*** TEXT UNDER STUDY

Gubarev's defamation case is "tantamount to asserting that the American public should, to this day, be ignorant about the text of a document that has been at the epicenter of government activity and public debate for almost two years," the BuzzFeed lawyers wrote Monday. "It was not grossly irresponsible to publish the dossier."
BuzzFeed's lawyers made extensive redactions in their filing to what they know about what happened between November 2016, when Steele gave the dossier to a Justice Department official and McCain provided it to the FBI and other government agencies, and December 6, 2016, when then-President Barack Obama ordered an investigation into Russian interference in the election. The lawyers involved have deposed Steele and a close associate of the late McCain's, David Kramer, but many details from those depositions appear to still be under seal in court. The lack of clarity around Steele's work has facilitated conservative attacks on the dossier, including from President Donald Trump, to fester in Washington.
BuzzFeed's top editor and others told the court Monday that they had several reasons to believe Steele's information was credible, even though it was unconfirmed. And, the BuzzFeed journalists said, the memos were newsworthy because their contents were the subject of the FBI investigation and presidential briefings.
When BuzzFeed decided to publish the dossier on Jan. 10, 2017, it was because CNN had reported that day that intelligence officers had briefed Obama and President-elect Trump on its existence and the FBI's investigation.
Before the CNN report, BuzzFeed had sought to confirm details in the dossier -- even sending a reporter to Prague, Czech Republic, to look into a potential trip by Trump's lawyer Michael Cohen -- but was unsuccessful, the court filing said.
After the CNN report, BuzzFeed's top editors discussed what to do with the document they possessed.
"I had more concerns about publishing the dossier than did my colleagues in New York who were on the call," BuzzFeed reporter Ken Bensinger, who had tried to confirm parts of the dossier, wrote in a sworn statement. "I was concerned that President-elect Trump, who was known to be extremely litigious, might sue us, including me personally." He asked his editors for more time to inform his sources that BuzzFeed might publish the dossier. They did not allow him to do that, given how quickly the news about it was breaking.
"When they made that decision (to publish), none of the BuzzFeed journalists involved knew or had any degree of awareness -- let alone a 'high degree' of awareness -- that the allegations about (Gubarev and his companies) on the dossier's last page were false, or harbored 'serious doubts' about that," BuzzFeed's lawyers wrote the court filing.

******

TASK INSTRUCTIONS:
(1) Write out everything in the article on the BuzzFeed dossier case from "BuzzFeed's top editor and" down to "and presidential briefings.".
(2) According to the article on the BuzzFeed dossier case, to which city did BuzzFeed send a reporter to look into a potential trip by Michael Cohen?

*** DATA EXCERPTS

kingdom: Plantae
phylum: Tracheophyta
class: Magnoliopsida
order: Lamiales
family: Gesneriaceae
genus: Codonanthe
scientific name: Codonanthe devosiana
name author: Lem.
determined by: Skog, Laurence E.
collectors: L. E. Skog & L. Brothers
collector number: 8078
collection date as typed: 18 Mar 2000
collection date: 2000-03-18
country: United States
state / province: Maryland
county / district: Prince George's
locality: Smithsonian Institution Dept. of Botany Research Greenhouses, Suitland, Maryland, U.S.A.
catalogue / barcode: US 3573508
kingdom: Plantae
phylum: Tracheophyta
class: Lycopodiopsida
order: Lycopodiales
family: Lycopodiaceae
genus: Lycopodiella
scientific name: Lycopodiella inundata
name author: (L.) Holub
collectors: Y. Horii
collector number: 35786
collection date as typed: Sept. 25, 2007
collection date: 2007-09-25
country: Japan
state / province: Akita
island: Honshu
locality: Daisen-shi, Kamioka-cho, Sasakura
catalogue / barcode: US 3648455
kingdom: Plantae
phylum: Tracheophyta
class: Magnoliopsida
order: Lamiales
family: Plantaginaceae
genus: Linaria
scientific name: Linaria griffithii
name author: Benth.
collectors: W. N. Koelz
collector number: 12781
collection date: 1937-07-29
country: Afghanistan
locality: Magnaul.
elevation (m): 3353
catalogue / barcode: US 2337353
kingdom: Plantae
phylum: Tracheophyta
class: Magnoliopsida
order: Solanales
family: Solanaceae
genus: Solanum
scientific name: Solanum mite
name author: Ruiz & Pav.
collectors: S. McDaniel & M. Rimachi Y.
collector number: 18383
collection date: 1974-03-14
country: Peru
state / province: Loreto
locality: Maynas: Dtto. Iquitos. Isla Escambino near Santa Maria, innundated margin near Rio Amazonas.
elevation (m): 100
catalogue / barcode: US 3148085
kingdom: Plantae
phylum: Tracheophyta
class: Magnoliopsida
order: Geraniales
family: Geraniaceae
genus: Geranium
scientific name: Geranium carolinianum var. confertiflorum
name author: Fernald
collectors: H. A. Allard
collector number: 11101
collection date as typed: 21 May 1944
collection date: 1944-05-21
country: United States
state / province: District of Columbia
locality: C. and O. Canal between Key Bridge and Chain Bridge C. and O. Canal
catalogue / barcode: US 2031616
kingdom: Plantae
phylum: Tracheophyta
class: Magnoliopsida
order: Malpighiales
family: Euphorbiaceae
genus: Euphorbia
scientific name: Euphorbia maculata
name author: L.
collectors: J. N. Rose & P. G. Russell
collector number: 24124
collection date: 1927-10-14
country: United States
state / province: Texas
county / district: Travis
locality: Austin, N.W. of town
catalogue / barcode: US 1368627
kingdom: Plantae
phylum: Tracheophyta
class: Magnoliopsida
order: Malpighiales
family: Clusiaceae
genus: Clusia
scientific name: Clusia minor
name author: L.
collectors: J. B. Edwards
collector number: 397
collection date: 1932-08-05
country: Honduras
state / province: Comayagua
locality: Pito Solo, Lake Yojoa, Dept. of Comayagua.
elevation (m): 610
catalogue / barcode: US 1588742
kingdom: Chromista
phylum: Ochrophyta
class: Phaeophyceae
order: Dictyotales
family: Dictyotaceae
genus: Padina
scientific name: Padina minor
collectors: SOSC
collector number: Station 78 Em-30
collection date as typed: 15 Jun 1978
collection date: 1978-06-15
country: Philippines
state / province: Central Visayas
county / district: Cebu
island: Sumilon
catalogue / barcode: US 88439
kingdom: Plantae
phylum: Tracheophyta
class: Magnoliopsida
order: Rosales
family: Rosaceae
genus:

******

RESPONSES BY ITEM NUMBER:
(1)
BuzzFeed's top editor and others told the court Monday that they had several reasons to believe Steele's information was credible, even though it was unconfirmed. And, the BuzzFeed journalists said, the memos were newsworthy because their contents were the subject of the FBI investigation and presidential briefings.

(2) Prague, Czech Republic.